Records drawn from a dataset:
========================

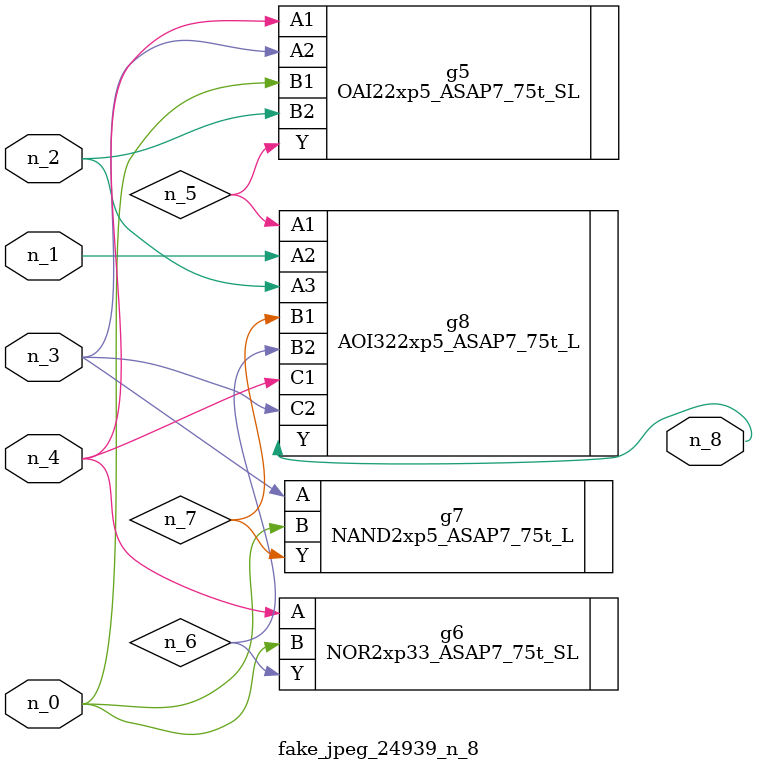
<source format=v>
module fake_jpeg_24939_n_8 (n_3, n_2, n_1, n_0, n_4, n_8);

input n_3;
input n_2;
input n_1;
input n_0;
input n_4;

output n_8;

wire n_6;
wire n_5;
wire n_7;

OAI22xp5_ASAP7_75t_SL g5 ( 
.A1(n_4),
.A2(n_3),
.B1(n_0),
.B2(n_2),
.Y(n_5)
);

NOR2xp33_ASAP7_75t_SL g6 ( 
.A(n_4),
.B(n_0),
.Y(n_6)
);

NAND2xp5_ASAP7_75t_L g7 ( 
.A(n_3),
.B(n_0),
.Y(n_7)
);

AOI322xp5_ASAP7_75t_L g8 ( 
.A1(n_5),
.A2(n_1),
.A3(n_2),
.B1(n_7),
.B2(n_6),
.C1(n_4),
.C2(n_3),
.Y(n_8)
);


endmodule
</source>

========================

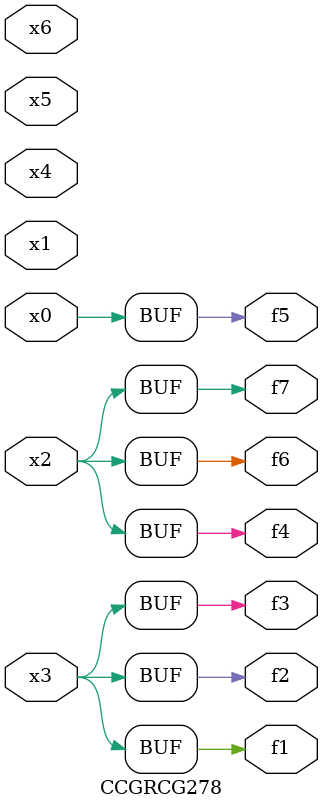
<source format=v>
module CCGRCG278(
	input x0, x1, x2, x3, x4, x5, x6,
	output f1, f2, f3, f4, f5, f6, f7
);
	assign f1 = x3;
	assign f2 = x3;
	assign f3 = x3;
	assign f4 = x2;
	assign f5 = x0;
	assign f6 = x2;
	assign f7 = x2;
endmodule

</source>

========================

- _Exercise objective_
List every line from the entries above in which "input" appears.

- _Answer to this task_
input n_3;
input n_2;
input n_1;
input n_0;
input n_4;
	input x0, x1, x2, x3, x4, x5, x6,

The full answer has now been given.